Anyway, once we escape the coterie of suitors for la gioconda, we found more old things and further old things and a great many saints. Also a modern art exhibit that was sort of awesome, from a distance, until I read the labels and realized we’d been had by pretentious modern dreck. Fleeing, the land of the Empty Galleries of Non-European Art arose before us. It was empty, but it was full of wonderful things. Really! You should go, especially if it is at night and the shadows are creeping.
Oh there was so much more- streets and more streets and the Opera-Bastille at night, and the Archives, and the mistake of ordering too much sweet and crisp white wine. Whoops. Chocolate mousse. In Paris.
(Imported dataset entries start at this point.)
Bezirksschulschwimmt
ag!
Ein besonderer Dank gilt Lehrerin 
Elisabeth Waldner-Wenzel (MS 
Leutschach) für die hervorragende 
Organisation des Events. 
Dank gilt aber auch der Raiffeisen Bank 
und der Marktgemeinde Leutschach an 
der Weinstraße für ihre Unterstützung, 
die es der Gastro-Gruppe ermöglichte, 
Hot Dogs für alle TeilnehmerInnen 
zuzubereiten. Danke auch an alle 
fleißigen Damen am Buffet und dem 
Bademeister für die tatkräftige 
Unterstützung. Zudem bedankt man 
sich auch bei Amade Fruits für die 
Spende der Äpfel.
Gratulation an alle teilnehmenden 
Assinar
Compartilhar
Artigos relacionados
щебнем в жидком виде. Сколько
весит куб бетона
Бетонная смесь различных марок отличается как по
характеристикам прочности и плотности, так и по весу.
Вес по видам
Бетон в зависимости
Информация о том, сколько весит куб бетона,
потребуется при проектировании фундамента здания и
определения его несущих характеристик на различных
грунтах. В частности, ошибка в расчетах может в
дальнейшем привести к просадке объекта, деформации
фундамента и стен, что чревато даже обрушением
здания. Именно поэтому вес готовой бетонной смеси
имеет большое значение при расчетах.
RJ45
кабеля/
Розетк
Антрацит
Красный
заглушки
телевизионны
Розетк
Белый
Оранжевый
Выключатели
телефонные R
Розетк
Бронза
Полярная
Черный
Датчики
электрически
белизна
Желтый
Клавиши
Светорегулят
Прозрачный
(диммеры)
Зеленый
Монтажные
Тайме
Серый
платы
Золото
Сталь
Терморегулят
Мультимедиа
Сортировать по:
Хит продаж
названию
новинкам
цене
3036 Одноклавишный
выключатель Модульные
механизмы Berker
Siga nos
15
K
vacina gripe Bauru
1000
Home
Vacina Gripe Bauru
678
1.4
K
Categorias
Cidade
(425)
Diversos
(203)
You should probably book a flight now.
The Paris metro sells items impossible in America; it also delivers high velocity travel on a meandering ribbon- okay, bizarre weaving of lines and numbers- which it gets away with as it is cheap, fast, and the trains open doors every six minutes or so. MAGIC.
After turning a corner at Trocadero the next morning, we discovered bright sunlight and something called the Eiffel Tower, which, despite its ignominious end in three movies (one excellent, two dreck), seems to be doing okay for itself. If you go into the museum nearby you can buy (good) pricey cappuccini and sip in strangely ovoid chairs while looking out on a plaza and vista of white limestone and the Tower. This is also highly recommended. (Thanks to a certain photojournalist-yachtsmen with an architecture habit!)
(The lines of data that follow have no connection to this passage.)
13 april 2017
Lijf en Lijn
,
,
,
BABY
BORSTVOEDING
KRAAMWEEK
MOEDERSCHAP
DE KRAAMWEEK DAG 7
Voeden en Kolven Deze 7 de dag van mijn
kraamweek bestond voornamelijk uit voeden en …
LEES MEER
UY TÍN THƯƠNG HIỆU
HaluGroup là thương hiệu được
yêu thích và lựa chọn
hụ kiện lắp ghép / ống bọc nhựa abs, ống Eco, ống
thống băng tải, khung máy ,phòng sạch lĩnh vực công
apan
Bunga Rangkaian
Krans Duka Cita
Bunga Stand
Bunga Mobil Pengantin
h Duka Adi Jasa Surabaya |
There was a giant Ferris wheel for no particular reason in the Jardin just off the Place de la Concorde, as well as the ridiculous fountain, noted below in two parts because at that point I was drunk on all the sunshine.
At some point we ended up back at the top of the tourist map, where the Gard du Nord stood waiting, and where we narrowly missed Posh Spice in her latest Nazi Detective phase. (I am borrowing this allusion from a British tabloid, which should explain everything.)
It is true that the rest of the missing week had been spent in England, but aside from a run-in with Steampunk attire and Persian astrolabes and overdoses of marshmellow- well. It was an excellent week.